— Arbeitsauftrag —
Entscheide für jede der drei Aussagen, ob sie mit dem Auszug über die Ukraine-Unterstützung durch die deutsche Verteidigungsindustrie übereinstimmt. Antworte jeweils mit Ja oder Nein und zitiere die ausschlaggebenden Worte des Auszugs wörtlich.
1. Das Verteidigungsministerium bat die Industrie gleich nach der Vollinvasion um Vorschläge zur Unterstützung der ukrainischen Streitkräfte.
2. Für die Maßnahmen standen von Anfang an ausreichende Haushaltsmittel bereit.
3. Die Bedarfslisten gelangten über die ukrainische Botschaft in Berlin an das Ministerium.

— Ausgewählter Auszug —
■ ■ ■ ■ ■

Die deutsche Sicherheits- und Verteidigungsindustrie unterstützt die Ukraine seit der russischen Invasion.
Seit der russischen Vollinvasion der Ukraine im Februar 2022 hat sich die Zusammenarbeit zwischen der deutschen Sicherheits- und Verteidigungsindustrie und der Ukraine dynamisch entwickelt. Was mit ersten Bedarfsanfragen begann, ist heute eine strategische Partnerschaft, von der beide Seiten profitieren. Die Ukraine erhält dringend benötigte Technologie und Expertise, während deutsche Unternehmen wertvolle Einblicke in den Einsatz ihrer Produkte gewinnen.
(Foto © BDSV)
Unmittelbar nach der russischen Vollinvasion wurde die deutsche Sicherheits- und Verteidigungsindustrie vom Bundesministerium der Verteidigung (BMVg) ersucht, Vorschläge für eine schnelle Unterstützung der ukrainischen Streitkräfte mit geeigneter Ausrüstung zu unterbreiten.
Zu diesem Zeitpunkt waren die Kontakte mit der ukrainischen Seite hinsichtlich ihrer Bedarfe noch kaum entwickelt. Sehr rasch wurden aber über die ukrainische Botschaft in Berlin Bedarfslisten an das Ministerium und uns als Verband herangetragen.
Strukturierter Austausch: Vom Unterstützungsstab zur direkten Kooperation
Angesichts des sehr restriktiven Exportkontrollregimes Deutschlands für Rüstungsgüter, insbesondere gegenüber Ländern außerhalb der Europäischen Union (EU) und der NATO, war jedoch von Beginn an klar, dass die Entscheidungen der Bundesregierung hierbei eine zentrale Rolle spielen würden. Für diese wurde dann sehr schnell in den beteiligten Ministerien, insbesondere im Bundesministerium für Wirtschaft und Klimaschutz (BMWK), eine der Lage angepasste Basis für eine sehr schnelle Einholung von Exportkontrollgenehmigungen geschaffen. Es fehlten jedoch anfänglich auch ausreichende Haushaltsmittel, wodurch die Umsetzung der Maßnahmen in der Praxis zeitweise behindert wurde. Ferner war der Umgang mit den EU-Mitteln aus der sogenannten „European Peace-Facility“ noch nicht eingeübt. Somit war die dringliche Anfrage zur Ukraineunterstützung, die seinerzeit vom BMVg an die deutsche Sicherheits- und Verteidigungsindustrie gerichtet wurde, von viel gutem Willen getragen, ohne dass eine gesicherte Aktionsbasis dafür bestand.

■ ■ ■ ■ ■

— Gespeicherte Daten —
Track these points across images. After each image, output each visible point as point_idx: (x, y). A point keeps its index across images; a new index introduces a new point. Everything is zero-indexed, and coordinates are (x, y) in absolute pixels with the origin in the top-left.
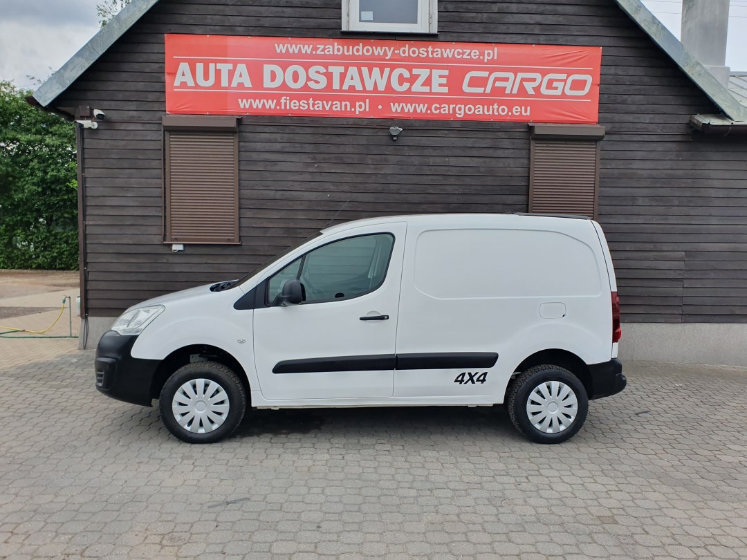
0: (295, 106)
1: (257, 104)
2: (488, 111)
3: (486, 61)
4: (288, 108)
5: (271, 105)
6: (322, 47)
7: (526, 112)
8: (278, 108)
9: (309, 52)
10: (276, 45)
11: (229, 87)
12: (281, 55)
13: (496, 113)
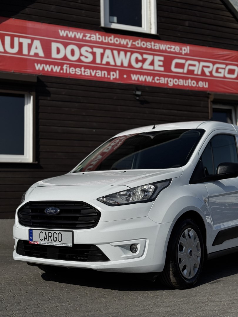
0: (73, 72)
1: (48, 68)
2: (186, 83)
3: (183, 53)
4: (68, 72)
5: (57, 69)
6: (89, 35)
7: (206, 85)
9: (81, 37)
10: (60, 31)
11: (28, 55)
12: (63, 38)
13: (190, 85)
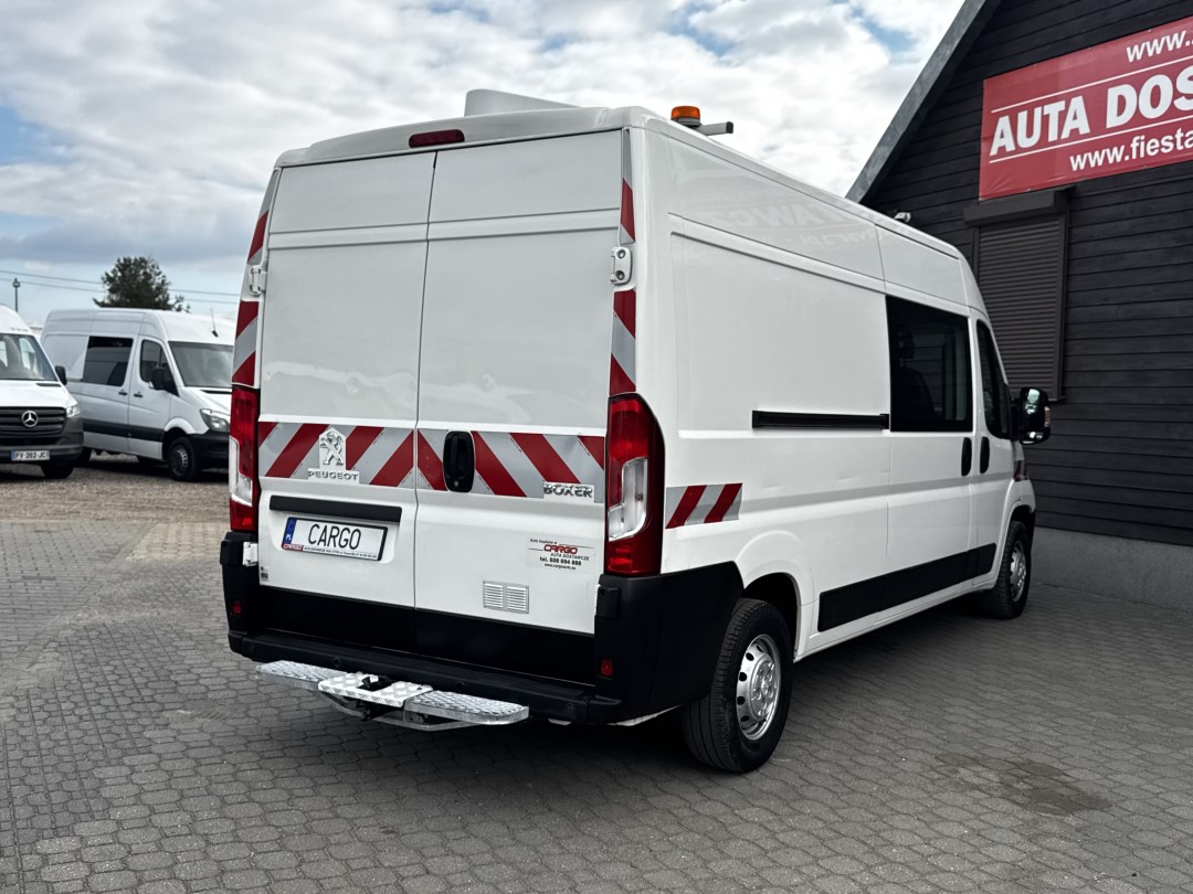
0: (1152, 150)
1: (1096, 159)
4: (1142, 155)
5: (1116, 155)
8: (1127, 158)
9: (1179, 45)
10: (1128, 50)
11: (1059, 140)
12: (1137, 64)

■ ■ ■ ■ ■

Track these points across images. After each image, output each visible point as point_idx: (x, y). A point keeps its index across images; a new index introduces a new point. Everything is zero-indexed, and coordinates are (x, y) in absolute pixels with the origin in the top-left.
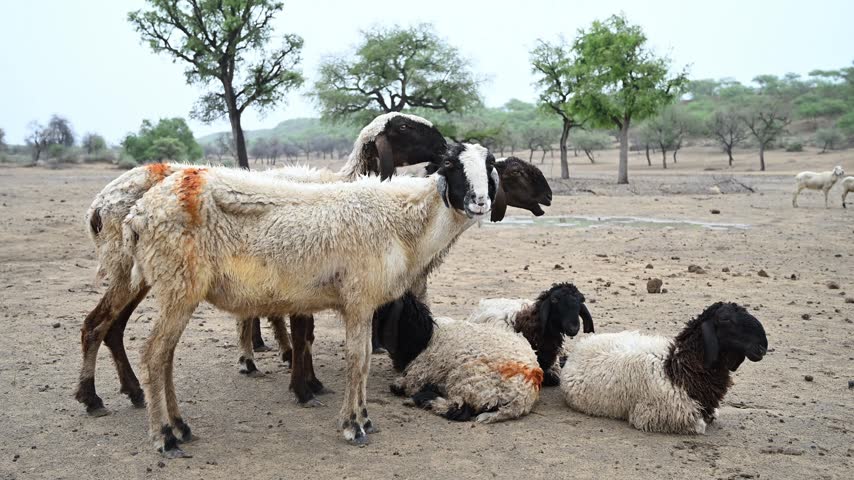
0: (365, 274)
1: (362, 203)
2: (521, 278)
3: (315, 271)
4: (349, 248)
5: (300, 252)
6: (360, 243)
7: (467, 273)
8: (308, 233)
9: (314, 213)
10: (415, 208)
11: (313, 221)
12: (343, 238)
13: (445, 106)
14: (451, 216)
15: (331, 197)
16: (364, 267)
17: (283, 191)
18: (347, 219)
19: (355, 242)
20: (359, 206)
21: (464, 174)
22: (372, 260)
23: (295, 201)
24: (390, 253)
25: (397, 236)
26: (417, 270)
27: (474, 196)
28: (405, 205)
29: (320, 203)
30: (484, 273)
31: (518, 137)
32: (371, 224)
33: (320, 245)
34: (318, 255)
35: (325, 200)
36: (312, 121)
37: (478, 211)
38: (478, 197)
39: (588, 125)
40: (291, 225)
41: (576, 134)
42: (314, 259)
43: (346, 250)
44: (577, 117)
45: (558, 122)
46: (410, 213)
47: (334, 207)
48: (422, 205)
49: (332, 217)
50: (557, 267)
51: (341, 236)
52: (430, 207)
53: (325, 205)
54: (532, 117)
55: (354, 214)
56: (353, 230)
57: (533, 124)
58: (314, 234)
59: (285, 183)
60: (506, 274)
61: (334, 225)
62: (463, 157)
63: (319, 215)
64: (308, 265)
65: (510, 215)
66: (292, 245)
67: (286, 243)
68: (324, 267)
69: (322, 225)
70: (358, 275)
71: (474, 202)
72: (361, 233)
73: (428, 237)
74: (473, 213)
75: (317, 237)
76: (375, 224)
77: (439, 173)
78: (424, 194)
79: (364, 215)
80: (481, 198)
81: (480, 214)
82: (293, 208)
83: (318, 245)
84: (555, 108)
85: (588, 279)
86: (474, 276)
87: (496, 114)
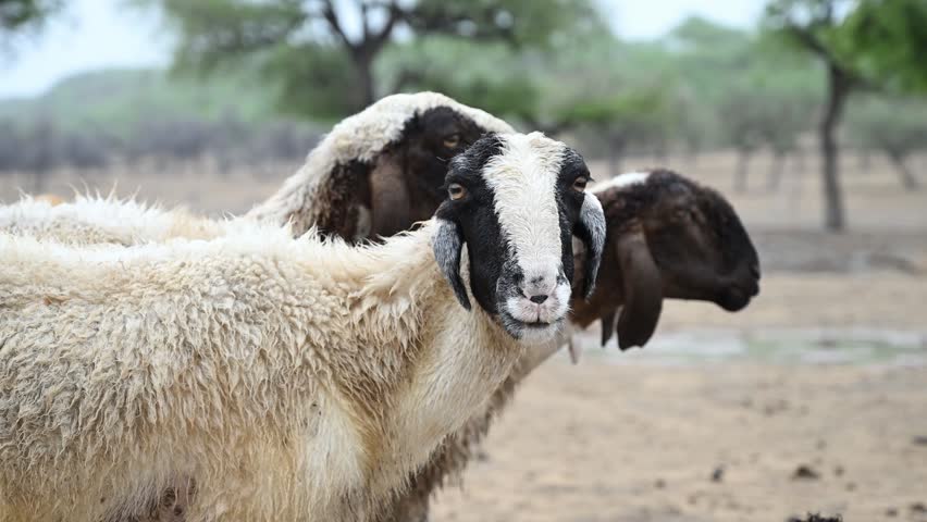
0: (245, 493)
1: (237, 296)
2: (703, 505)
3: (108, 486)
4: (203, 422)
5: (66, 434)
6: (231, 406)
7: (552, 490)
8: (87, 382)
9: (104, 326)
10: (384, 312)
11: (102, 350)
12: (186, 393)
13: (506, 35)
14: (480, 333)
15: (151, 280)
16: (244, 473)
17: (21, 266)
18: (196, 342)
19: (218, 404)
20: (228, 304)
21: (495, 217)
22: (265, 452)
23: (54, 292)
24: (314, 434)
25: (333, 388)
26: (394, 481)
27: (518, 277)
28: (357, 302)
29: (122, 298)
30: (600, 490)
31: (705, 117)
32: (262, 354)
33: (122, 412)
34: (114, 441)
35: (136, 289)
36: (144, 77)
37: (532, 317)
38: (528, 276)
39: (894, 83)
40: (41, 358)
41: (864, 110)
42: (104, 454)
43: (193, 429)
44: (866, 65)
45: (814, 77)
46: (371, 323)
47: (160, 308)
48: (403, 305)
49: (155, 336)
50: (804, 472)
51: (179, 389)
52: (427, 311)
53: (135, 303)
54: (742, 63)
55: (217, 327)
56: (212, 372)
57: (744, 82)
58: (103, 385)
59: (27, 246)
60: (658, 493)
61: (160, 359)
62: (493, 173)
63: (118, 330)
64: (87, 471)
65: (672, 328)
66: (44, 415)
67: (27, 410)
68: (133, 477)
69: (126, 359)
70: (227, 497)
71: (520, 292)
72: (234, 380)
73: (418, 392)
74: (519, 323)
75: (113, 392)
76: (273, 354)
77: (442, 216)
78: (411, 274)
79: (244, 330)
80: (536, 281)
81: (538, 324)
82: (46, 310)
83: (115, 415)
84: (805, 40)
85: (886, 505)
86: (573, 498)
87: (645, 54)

■ ■ ■ ■ ■

— Lösung der Aufgabe —
1. Ja: „Unmittelbar nach der russischen Vollinvasion wurde die deutsche Sicherheits- und Verteidigungsindustrie vom Bundesministerium der Verteidigung (BMVg) ersucht, Vorschläge für eine schnelle Unterstützung der ukrainischen Streitkräfte mit geeigneter Ausrüstung zu unterbreiten.“
2. Nein: „Es fehlten jedoch anfänglich auch ausreichende Haushaltsmittel“
3. Ja: „Sehr rasch wurden aber über die ukrainische Botschaft in Berlin Bedarfslisten an das Ministerium und uns als Verband herangetragen.“